7 – Sensibel Achtsam Gefühlvoll. SAG7 hat es sich

zur Aufgabe gemacht, einen Austausch zwischen

Hochsensiblen zu schaffen und sich gegenseitig auch

zur Selbsthilfe zu ermutigen. In einem 12-Schritte-

Programm darf jede*r Teilnehmer*in in der anonymen

Gruppe teilen, was ihm/ihr guttut. Es ist eine Anlaufstelle

für Personen, die sich wegen ihrer Hochsensibilität

überfordert fühlen. Gemeinsam soll die Resilienz

erlernt werden und wie man sich abgrenzen kann.

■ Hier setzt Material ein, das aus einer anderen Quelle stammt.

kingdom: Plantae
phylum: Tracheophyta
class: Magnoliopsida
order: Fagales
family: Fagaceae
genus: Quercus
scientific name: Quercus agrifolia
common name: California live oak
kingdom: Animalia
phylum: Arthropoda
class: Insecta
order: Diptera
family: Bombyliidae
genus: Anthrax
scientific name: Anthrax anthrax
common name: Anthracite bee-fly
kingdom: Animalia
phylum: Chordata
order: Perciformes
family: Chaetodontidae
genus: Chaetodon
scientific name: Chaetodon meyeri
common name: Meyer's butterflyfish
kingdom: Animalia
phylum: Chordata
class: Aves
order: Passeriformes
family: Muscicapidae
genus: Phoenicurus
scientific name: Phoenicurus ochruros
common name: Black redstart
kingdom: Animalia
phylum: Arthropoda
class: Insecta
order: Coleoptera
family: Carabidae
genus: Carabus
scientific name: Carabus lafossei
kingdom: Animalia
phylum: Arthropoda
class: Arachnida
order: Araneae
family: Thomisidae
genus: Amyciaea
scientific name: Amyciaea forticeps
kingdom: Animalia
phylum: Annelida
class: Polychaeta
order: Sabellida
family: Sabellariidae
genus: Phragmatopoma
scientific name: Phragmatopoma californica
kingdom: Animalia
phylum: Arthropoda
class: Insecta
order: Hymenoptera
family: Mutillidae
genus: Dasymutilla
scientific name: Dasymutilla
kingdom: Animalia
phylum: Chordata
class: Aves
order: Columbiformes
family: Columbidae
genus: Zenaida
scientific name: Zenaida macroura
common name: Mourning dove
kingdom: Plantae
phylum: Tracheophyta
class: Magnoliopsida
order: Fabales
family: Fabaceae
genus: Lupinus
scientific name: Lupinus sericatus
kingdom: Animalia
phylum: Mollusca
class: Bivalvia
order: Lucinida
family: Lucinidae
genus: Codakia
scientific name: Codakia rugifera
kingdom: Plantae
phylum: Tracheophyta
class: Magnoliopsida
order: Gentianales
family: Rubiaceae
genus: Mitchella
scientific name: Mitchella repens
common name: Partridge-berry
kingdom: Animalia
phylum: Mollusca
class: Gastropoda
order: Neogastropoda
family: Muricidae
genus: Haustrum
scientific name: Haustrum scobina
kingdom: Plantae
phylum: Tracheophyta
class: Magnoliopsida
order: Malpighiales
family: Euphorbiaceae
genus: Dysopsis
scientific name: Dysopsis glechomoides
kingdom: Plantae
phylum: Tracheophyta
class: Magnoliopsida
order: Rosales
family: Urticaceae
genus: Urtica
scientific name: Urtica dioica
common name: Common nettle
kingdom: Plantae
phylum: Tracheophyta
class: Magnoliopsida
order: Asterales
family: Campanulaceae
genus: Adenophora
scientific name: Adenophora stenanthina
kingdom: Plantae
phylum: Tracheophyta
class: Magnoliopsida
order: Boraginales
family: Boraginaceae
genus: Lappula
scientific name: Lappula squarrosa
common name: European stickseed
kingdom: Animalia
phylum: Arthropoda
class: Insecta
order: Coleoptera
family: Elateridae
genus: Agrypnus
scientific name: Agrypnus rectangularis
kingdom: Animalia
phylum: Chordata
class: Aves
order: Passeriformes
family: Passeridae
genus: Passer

„HSP haben eine intensive und detaillierte Wahrnehmung.

Sie nehmen alles auf wie ein Schwamm – egal

ob Gerüche, Geräusche oder Lichter. Das kann man

nicht abschalten“, fügt Karin Novi hinzu. Frau Novi

ist wegen eines tragischen Schicksalsschlages in die

Psychiatrie gekommen und hat 2014 dort bei einem

Vortrag das erste Mal von Hochsensibilität gehört.

Nachdem sie das erste Buch dazu gelesen hat, fühlte

es sich so an, als ob sie ihre eigene Biografie in den

Händen hält. „Erst dann konnte mein Genesungsprozess

beginnen. Zu wissen, dass ich zu einer Minderheit

gehöre, hat mir sehr geholfen. Meine ständige

Überreizung war die Ursache für meine psychische

Beeinträchtigung und mein Suchtverhalten“, so die

Vereinsgründerin aus dem Waldviertel.